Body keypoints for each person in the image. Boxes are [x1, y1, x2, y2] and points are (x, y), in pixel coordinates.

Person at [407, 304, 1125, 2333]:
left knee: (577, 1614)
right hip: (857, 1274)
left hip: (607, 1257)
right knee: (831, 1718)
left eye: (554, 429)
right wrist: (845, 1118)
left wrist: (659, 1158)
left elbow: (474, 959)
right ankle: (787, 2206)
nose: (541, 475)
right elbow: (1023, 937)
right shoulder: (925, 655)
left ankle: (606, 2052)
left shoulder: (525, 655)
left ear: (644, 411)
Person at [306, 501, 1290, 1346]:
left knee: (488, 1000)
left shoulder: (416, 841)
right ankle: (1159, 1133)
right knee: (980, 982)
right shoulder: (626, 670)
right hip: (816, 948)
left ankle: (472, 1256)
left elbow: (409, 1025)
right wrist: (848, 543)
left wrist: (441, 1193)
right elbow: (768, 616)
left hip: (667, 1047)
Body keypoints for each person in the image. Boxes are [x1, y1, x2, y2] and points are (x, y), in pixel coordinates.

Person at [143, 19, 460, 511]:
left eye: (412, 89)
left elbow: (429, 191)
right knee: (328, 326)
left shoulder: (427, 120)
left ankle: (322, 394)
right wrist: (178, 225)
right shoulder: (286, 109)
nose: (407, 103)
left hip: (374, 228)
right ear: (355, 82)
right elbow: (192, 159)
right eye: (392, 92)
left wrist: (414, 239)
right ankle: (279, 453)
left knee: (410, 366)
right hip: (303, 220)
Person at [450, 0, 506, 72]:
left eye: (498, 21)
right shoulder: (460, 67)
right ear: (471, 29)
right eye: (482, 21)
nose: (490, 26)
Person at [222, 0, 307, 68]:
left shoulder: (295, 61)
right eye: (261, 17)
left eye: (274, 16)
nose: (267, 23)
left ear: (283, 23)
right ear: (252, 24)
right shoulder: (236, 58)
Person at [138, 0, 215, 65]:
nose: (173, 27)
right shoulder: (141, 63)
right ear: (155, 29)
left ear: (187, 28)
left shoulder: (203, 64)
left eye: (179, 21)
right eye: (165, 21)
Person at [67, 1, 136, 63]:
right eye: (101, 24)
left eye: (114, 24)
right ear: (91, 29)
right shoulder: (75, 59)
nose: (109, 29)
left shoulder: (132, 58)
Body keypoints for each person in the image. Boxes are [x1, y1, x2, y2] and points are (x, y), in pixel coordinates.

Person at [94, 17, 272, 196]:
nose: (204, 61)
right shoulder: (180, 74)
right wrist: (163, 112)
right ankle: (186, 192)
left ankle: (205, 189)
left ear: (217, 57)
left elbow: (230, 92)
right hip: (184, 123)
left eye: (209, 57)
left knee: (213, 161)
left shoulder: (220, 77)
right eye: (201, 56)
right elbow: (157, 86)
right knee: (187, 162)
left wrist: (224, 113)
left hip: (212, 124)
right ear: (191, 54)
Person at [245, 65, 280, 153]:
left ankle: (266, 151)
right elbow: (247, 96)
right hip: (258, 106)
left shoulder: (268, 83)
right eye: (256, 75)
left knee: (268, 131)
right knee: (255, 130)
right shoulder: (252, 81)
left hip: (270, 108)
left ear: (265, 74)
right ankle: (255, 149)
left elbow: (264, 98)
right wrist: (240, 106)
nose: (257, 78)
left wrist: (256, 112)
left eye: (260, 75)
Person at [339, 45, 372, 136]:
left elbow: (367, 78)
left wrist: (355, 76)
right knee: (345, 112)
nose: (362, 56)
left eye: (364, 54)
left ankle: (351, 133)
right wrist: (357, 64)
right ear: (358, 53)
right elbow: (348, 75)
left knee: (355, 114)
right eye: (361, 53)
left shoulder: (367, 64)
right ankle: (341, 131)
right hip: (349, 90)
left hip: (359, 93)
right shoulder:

_Instructions for the task_:
Within the data above, the lines from the one with "left wrist: (441, 1193)" to the one with "right ear: (471, 29)" must be repeated exactly; no other line belongs in the answer.

_Expected output_:
left wrist: (441, 1193)
right elbow: (768, 616)
left hip: (667, 1047)
Body keypoints for each person in the image. Boxes are [x1, y1, x2, y2] and points are (x, y), in pixel coordinates.

Person at [143, 19, 460, 511]:
left eye: (412, 89)
left elbow: (429, 191)
right knee: (328, 326)
left shoulder: (427, 120)
left ankle: (322, 394)
right wrist: (178, 225)
right shoulder: (286, 109)
nose: (407, 103)
left hip: (374, 228)
right ear: (355, 82)
right elbow: (192, 159)
right eye: (392, 92)
left wrist: (414, 239)
right ankle: (279, 453)
left knee: (410, 366)
right hip: (303, 220)
Person at [450, 0, 506, 72]:
left eye: (498, 21)
right shoulder: (460, 67)
right ear: (471, 29)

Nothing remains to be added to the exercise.